The python client offers a variety of functions on top of ORKG content. One of these functions are the Harvesters. Harvesters hides complex logic and enables users to seamlessly integrate ORKG content ingestion into their own systems and workflows.

At the moment, the client supports the following harvesters:

[x] DOI Harvester
[x] Directory Harvester
[ ] Other harvesters are coming soon!

We start by defining our entry point for the harvesters.

from orkg import ORKG, Hosts # import required classes from package

orkg = ORKG(host=Hosts.SANDBOX, creds=('email-address', 'password')) # create the connector to the ORKG

We can access the harvesters manager directly to do the following:

DOI Harvesting

You need to know two things, the DOI where the content is located, and the ORKG research field to add this paper under

# Passing down the EXACT label of the ORKG's research field
orkg.harvesters.doi_harvest(doi="https://doi.org/10.1002/eap.1695", orkg_rf="Computer Sciences")
>>> {'id': 'R507726', 'label': 'Some label here', 'classes': ['Paper'], 'shared': 0, 'featured': False, 'unlisted': False, 'verified': False, 'extraction_method': 'UNKNOWN', '_class': 'resource', 'created_at': '2023-05-31T11:04:33.499726+02:00', 'created_by': '18a48c35-0a9d-4d35-b276-fe293f7d79c7', 'observatory_id': '00000000-0000-0000-0000-000000000000', 'organization_id': '00000000-0000-0000-0000-000000000000', 'formatted_label': None}

# If you know the resource ID of the ORKG's research field you can pass it down as well
from orkg import OID # import the ORKG ID class
orkg.harvesters.doi_harvest(doi="https://doi.org/10.1002/eap.1695", orkg_rf=OID("R11"))
>>> {'id': 'R507726', 'label': 'Some label here', 'classes': ['Paper'], 'shared': 0, 'featured': False, 'unlisted': False, 'verified': False, 'extraction_method': 'UNKNOWN', '_class': 'resource', 'created_at': '2023-05-31T11:04:33.499726+02:00', 'created_by': '18a48c35-0a9d-4d35-b276-fe293f7d79c7', 'observatory_id': '00000000-0000-0000-0000-000000000000', 'organization_id': '00000000-0000-0000-0000-000000000000', 'formatted_label': None}

# You can also use `slow_mode` parameter to get around any timeouts caused by massive paper payloads
orkg.harvesters.doi_harvest(doi="https://doi.org/10.1002/eap.1695", orkg_rf="Science", slow_mode=True)
>>> {'id': 'R507726', 'label': 'Some label here', 'classes': ['Paper'], 'shared': 0, 'featured': False, 'unlisted': False, 'verified': False, 'extraction_method': 'UNKNOWN', '_class': 'resource', 'created_at': '2023-08-31T11:04:33.499726+02:00', 'created_by': '18a4825-0a9d-4d35-b276-fe293f7d79c7', 'observatory_id': '00000000-0000-0000-0000-000000000000', 'organization_id': '00000000-0000-0000-0000-000000000000', 'formatted_label': None}

Note: Searching for an exact label can cause problems if the label is not found. You can look up the research fields in the ORKG and use the ID instead.

Directory Harvesting

As opposed to running orkg.harvesters.doi_harvest with the directory parameter, you can use directory harvesting to ingest all the contributions in a directory. This is particularly useful during development and modeling.
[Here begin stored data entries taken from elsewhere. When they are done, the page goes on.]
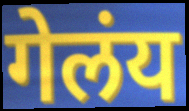
गेलंय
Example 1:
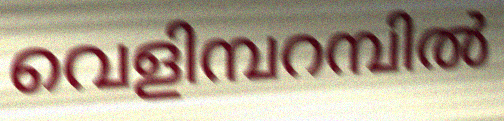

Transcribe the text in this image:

വെളിമ്പറമ്പിൽ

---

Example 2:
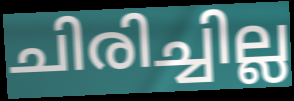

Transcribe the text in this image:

ചിരിച്ചില്ല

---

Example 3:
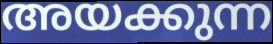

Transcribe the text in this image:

അയക്കുന്ന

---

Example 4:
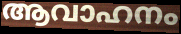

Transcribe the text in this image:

ആവാഹനം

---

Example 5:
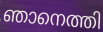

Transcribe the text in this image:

ഞാനെത്തി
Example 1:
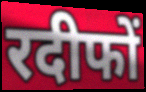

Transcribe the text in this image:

रदीफों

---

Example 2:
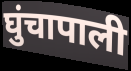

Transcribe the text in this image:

घुंचापाली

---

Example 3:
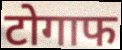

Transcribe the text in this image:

टोगाफ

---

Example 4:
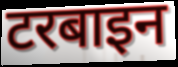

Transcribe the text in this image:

टरबाइन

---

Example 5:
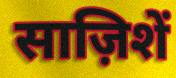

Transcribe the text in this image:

साज़िशें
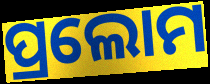
ପ୍ରଲୋମ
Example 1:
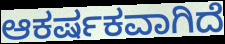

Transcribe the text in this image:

ಆಕರ್ಷಕವಾಗಿದೆ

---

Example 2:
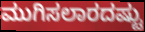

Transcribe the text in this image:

orkg.harvesters.directory_harvest(
     directory="/path/to/data/",
     research_field="Computer Sciences",
     title="Test paper",
     doi="https://doi.org/10.7784/x06c-3d98",
     authors=["John Doe", OID("R12221")],
     publication_year=2021,
     publication_month=1,
     url="https://www.example.com",
     extraction_method="MANUAL",
     published_in="Journal of Example",
     slow_mode=False
)
>>> {'id': 'R50726', 'label': 'Test paper', 'classes': ['Paper'], 'shared': 0, 'featured': False, 'unlisted': False, 'verified': False, 'extraction_method': 'MANUAL', '_class': 'resource', 'created_at': '2023-11-24T11:04:33.499726+02:00', 'created_by': '18a48c35-0a9d-4d35-b276-fe293f7d29c7', 'observatory_id': '00000000-0000-0000-0000-000000000000', 'organization_id': '00000000-0000-0000-0000-000000000000', 'formatted_label': None}

Note that the directory_harvest has more parameters and accepts **kwargs to pass down to the backend API directly.